Send pdf instead of TextSnippet in goole automl enrity extraction

I have created a custom processor using google AutoML entity extractor and trained few pdfs. The Pdf’s actually contains Photo identity card. I was able to test it in their UI and it was able to extract the entity properly. Now Im using their Java client library to do it using code given below. Here is the sample

https://github.com/googleapis/java-automl/blob/b4c760c01efbd2174d93af85c5fbab3c09eee9f2/samples/snippets/src/main/java/com/example/automl/LanguageEntityExtractionPredict.java

Here I see that they pass the text content into the library instead I want to send the PDF content. I don’t want to use the google cloud storage bucket instead I want to load file locally and sent it to the entity extractor. I tried using the Document class as below

Document.parseDelimitedFrom(FileInputStream("test.pdf")) but it gives me an error.

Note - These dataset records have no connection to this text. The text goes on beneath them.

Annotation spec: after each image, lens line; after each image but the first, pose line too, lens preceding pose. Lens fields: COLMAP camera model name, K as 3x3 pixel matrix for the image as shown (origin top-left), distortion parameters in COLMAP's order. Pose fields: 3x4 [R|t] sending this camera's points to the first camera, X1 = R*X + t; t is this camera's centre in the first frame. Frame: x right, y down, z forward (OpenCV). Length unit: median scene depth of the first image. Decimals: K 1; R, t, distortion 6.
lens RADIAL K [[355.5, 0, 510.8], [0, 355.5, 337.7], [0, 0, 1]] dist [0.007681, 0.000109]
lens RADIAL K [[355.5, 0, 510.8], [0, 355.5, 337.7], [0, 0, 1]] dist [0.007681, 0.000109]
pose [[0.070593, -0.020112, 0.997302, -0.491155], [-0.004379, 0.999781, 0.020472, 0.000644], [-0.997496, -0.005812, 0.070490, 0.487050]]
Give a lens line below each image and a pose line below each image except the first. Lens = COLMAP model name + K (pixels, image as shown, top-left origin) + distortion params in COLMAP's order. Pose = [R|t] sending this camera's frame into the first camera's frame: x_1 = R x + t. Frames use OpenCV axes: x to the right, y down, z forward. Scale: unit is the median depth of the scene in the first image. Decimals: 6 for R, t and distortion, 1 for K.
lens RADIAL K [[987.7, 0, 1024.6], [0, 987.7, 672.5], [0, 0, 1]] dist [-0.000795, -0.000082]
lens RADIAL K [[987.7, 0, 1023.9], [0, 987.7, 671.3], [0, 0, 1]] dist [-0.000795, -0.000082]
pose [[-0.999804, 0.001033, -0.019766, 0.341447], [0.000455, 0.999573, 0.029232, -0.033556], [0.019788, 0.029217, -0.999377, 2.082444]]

Any help is highly appriciated.

Answer

Document.parseDelimitedFrom(FileInputStream("test.pdf")) throws an error because the parseDelimitedFrom() method expects a protobuf message for parsing not the InputStream of the local PDF file. That being said, currently, there is no provision to send local files for prediction as seen in this REST API documentation. The DocumentInputConfig parameter supports only GCS source.


Feature Request

I have raised this requirement as a feature request in Google’s Issue Tracker. The issue can be found hereIssue #218865096. You can STAR the issue to receive automatic updates and give it traction by referring to this link. Also, please be reminded that there is no timeline nor implementation guarantee for feature requests. All communication regarding this feature request will be done on the Issue Tracker.